---------- DATASET RECORDS
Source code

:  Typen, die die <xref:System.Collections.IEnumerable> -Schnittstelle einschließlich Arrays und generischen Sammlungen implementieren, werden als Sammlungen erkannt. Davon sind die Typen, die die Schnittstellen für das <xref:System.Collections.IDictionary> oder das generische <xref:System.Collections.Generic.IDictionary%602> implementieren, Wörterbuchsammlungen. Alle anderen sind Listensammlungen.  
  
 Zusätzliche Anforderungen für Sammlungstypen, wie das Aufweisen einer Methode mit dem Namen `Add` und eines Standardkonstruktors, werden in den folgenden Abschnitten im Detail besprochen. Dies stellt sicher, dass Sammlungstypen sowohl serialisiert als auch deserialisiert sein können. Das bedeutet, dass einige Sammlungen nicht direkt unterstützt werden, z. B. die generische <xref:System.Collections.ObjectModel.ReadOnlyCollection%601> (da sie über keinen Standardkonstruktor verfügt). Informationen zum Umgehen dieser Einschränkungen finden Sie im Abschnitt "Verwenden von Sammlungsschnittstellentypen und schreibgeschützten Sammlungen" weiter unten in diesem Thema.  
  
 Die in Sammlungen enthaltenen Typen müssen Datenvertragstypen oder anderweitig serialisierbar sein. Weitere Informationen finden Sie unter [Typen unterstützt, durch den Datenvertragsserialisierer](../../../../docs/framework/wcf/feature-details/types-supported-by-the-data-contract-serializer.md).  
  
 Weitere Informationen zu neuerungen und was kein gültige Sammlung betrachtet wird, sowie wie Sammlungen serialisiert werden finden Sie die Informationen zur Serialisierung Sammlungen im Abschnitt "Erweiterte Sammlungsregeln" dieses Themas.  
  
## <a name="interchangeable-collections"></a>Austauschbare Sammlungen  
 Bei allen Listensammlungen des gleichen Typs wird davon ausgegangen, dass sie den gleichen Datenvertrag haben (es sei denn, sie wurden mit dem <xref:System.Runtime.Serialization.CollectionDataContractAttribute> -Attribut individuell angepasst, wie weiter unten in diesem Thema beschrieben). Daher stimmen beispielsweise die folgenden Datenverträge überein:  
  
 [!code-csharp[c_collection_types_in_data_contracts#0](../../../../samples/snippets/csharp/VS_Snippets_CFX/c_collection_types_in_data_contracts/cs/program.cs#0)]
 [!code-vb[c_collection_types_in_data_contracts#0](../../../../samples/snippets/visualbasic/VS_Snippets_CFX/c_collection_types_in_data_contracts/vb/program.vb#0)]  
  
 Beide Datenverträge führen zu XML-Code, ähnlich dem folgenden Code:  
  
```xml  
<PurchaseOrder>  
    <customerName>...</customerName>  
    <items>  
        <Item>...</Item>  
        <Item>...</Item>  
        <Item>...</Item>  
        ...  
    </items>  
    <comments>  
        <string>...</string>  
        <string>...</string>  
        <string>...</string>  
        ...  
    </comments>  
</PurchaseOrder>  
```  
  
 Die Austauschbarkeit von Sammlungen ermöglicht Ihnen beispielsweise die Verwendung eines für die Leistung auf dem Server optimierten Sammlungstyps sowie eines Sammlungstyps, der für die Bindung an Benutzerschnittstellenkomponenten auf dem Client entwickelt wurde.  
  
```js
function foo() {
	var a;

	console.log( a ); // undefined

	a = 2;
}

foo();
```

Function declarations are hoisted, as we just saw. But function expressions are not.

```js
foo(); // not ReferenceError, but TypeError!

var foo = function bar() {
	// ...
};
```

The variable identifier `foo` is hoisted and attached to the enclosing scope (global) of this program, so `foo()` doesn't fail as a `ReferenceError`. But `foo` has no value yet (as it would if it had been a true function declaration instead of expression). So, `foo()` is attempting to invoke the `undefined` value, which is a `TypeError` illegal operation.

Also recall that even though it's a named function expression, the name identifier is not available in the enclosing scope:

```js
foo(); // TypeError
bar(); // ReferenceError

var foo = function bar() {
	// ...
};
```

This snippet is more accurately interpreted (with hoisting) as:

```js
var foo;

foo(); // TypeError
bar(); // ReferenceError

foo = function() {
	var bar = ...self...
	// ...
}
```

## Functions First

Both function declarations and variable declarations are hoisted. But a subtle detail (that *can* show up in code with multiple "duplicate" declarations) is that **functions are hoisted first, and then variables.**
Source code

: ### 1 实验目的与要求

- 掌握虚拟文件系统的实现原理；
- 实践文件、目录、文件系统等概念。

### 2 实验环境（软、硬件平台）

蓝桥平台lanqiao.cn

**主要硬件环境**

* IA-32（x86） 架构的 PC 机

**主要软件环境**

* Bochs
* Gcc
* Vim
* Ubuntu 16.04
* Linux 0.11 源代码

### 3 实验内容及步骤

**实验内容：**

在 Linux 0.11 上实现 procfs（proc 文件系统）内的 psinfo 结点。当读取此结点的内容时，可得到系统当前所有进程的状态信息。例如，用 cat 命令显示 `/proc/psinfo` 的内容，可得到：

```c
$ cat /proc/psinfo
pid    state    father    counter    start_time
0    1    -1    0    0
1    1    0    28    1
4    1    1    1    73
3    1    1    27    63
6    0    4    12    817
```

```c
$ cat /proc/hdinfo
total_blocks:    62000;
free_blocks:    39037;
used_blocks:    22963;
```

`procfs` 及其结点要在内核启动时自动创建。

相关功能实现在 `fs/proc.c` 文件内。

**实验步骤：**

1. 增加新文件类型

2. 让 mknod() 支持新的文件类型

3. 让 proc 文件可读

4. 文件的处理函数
--------------------
**YOUR ASSIGNMENT**: Each line from the one containing "### 2 实验环境（软、硬件平台）" through the final line of the listing above should be returned exactly; return nothing else.

**ANSWER**:
### 2 实验环境（软、硬件平台）

蓝桥平台lanqiao.cn

**主要硬件环境**

* IA-32（x86） 架构的 PC 机

**主要软件环境**

* Bochs
* Gcc
* Vim
* Ubuntu 16.04
* Linux 0.11 源代码

### 3 实验内容及步骤

**实验内容：**

在 Linux 0.11 上实现 procfs（proc 文件系统）内的 psinfo 结点。当读取此结点的内容时，可得到系统当前所有进程的状态信息。例如，用 cat 命令显示 `/proc/psinfo` 的内容，可得到：

```c
$ cat /proc/psinfo
pid    state    father    counter    start_time
0    1    -1    0    0
1    1    0    28    1
4    1    1    1    73
3    1    1    27    63
6    0    4    12    817
```

```c
$ cat /proc/hdinfo
total_blocks:    62000;
free_blocks:    39037;
used_blocks:    22963;
```

`procfs` 及其结点要在内核启动时自动创建。

相关功能实现在 `fs/proc.c` 文件内。

**实验步骤：**

1. 增加新文件类型

2. 让 mknod() 支持新的文件类型

3. 让 proc 文件可读

4. 文件的处理函数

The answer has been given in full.